Особый островок в море австрийской реакции составляли итальянские провинции, отошедшие к габсбургской монархии после Венского конгресса [13]. В Ломбардии и Венеции евреев постепенно отучили от равноправия, которым они пользовались в наполеоновскую эпоху. Рядом правительственных распоряжений их вытесняли из городского самоуправления, из общественных должностей и многих свободных профессий; в 1830 г. на итальянские провинции был распространен общий запрет евреям содержать аптеки. От реакционного разгрома уцелела только свобода передвижения, да еще преобразованный в духе парижского Синедриона общинный строй. Еврейские общины Венеции, Падуи, Мантуи и Триеста, с их новыми школами и просвещенным раввинатом, не давали повода к полицейскому вмешательству. Большая цивилизованность итальянских евреев в сравнении с галицийскими заставляла правительство обращаться с ними осмотрительнее и вежливее. Однако реакция имела свои развращающие социальные последствия. Притаившиеся раньше юдофобские элементы итальянского общества кое-где подняли голову.

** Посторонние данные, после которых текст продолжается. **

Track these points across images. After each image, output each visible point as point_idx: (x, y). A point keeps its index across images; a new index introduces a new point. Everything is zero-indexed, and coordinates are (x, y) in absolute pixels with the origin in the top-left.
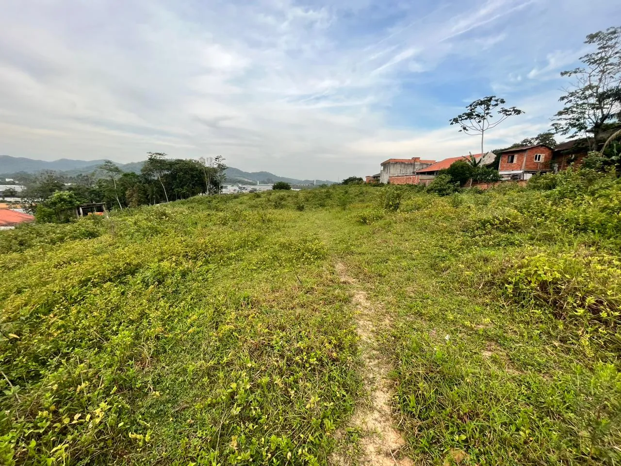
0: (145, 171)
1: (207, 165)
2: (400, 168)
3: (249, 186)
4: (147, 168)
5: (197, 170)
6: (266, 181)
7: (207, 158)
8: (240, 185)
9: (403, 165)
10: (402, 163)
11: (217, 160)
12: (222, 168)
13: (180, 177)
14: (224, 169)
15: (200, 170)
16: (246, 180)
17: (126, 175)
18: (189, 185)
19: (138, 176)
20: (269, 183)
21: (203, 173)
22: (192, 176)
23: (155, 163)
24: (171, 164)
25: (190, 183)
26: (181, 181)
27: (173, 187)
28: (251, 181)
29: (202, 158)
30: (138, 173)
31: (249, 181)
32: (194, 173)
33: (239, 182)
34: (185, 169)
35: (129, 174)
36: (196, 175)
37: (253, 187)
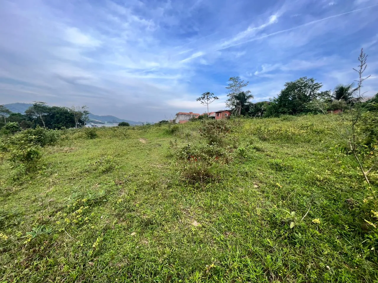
0: (29, 112)
1: (76, 110)
2: (184, 117)
3: (99, 124)
4: (30, 111)
5: (69, 114)
6: (112, 121)
7: (77, 107)
8: (93, 124)
9: (185, 115)
10: (185, 114)
11: (83, 108)
12: (86, 113)
13: (57, 117)
14: (88, 113)
15: (71, 114)
16: (97, 120)
17: (13, 115)
18: (64, 122)
19: (23, 116)
20: (114, 123)
21: (73, 116)
22: (66, 117)
23: (37, 108)
24: (50, 109)
25: (64, 121)
26: (58, 120)
27: (51, 123)
28: (100, 121)
29: (73, 106)
30: (23, 113)
31: (99, 121)
32: (67, 115)
33: (92, 122)
34: (61, 113)
35: (16, 114)
36: (69, 116)
37: (103, 125)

В Мантуе подстрекаемая христианским купечеством толпа дважды пыталась громить еврейские магазины (1824 и 1842 гг.) и была усмирена только вооруженной силой.
§ 19. Отголоски реформации
Реформационное движение, которое в Германии было тесно связано с борьбою за эмансипацию, не могло широко развернуться в Австрии по двум причинам: вследствие сопротивления более сплоченных ортодоксальных масс и вследствие слабости политического импульса. Только в Венгрии сороковых годов, где возникло эмансипационное движение, появилась и его спутница реформация германского образца, или, вернее, — тень ее, наводившая ужас на ортодоксов. В Вене же и в некоторых больших общинах Богемии и Моравии реформа состояла только в стремлении облагообразить внешность богослужения в синагогах, без посягательств на догматику или обрядовую символику иудаизма.
Образец такой умеренной реформы дала Вена. В начале описываемой эпохи еврейская колония в столице Австрии официально все еще не признавалась «общиной», так как правительство не хотело допустить прочную организацию евреев вне района их постоянной оседлости; но на деле все эти сотни семейств «терпимых» и тысячи временно допущенных составляли в Вене общину с религиозными и благотворительными учреждениями, с неофициальными старшинами и синагогальной иерархией. Власть в общине находилась в руках аристократии из постоянных жителей Вены. Онемеченные семьи банкиров и негоциантов — Эскелесы, Бидерманы и др. — задавали здесь тон. Многим из них улыбалась мысль о религиозной реформе, которая сделала бы синагогу привлекательною и для образованной еврейской молодежи, и для христианских посетителей. Гамбургская храмовая реформа 1819 года дала готовый образец венским новаторам, а императорский декрет 1820 г. о постепенном введении немецкого языка в богослужение (выше, § 16) внушил им надежду, что правительство будет на их стороне. Осенью 1821 года в старой еврейской молельне Вены послышались первые проповеди на немецком языке.